Showed 256/512 chunks limit prefill loss to ≤20%/≤10%, and small chunks like 64 are harmful unless decode overlap dominates.
4. What are the shortcomings/limitations of this paper?
Focuses primarily on throughput; does not co-optimize tail latency, queuing, or fairness—needed in production serving.
Chunk-size selection left as offline tuning; no adaptive online policy when P:D, load, or hardware vary.
Assume similar token counts per request, whereas real workloads have highly variable sequence lengths.
Effectiveness with very long contexts (10^4–10^5) is unclear as attention cost grows quadratically.
Technique mainly accelerates decodes; overall gains capped when prefill dominates.
5. What is a reasonable next step to build upon this paper?

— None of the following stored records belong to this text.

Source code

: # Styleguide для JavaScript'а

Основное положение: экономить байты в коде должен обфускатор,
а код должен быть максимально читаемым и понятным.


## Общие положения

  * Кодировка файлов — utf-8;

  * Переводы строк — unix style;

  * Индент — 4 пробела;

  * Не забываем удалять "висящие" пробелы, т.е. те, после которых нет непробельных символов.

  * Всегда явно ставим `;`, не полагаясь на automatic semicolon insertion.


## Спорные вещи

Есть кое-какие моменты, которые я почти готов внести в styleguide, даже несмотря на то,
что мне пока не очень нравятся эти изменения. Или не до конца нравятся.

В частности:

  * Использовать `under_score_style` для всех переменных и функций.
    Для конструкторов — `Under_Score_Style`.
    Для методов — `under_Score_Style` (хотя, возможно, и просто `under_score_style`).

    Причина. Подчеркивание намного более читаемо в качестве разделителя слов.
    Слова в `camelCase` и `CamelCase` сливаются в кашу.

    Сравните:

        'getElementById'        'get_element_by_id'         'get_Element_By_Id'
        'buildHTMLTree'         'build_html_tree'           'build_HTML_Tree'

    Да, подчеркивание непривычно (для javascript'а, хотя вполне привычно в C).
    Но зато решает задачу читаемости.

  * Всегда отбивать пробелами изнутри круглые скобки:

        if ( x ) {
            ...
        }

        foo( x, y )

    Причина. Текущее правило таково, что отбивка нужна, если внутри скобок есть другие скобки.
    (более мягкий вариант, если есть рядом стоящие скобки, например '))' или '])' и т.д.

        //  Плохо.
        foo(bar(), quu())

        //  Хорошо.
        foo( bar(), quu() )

Online learning/auto-tuner to pick chunk size and batch composition that jointly optimize throughput and latency/QoS under changing P:D and arrival patterns.
Real-cluster experiments validating bubble reduction, and cost per token vs TP-only baselines.
Extend to preemptive / fairness-aware scheduling (e.g., FastServe-style) that cooperates with decode-maximal batching.
Deeper fusion of linear ops, tile-aware layouts, and BF16/INT quantization paths specialized for mixed prefill+decode batches.
Appendix
Iteration-level scheduling: A batching policy where requests can join/leave a running batch at each iteration rather than only between batches. (Orca)
Throughput saturation: Point where increasing batch/sequence no longer raises tokens-per-second because GPU is fully utilized.
P:D ratio: The ratio of prefill tokens (P) to decode tokens (D) for a workload or batch.
FastServe: Preemptive scheduling system targeting lower completion time for LLM inference.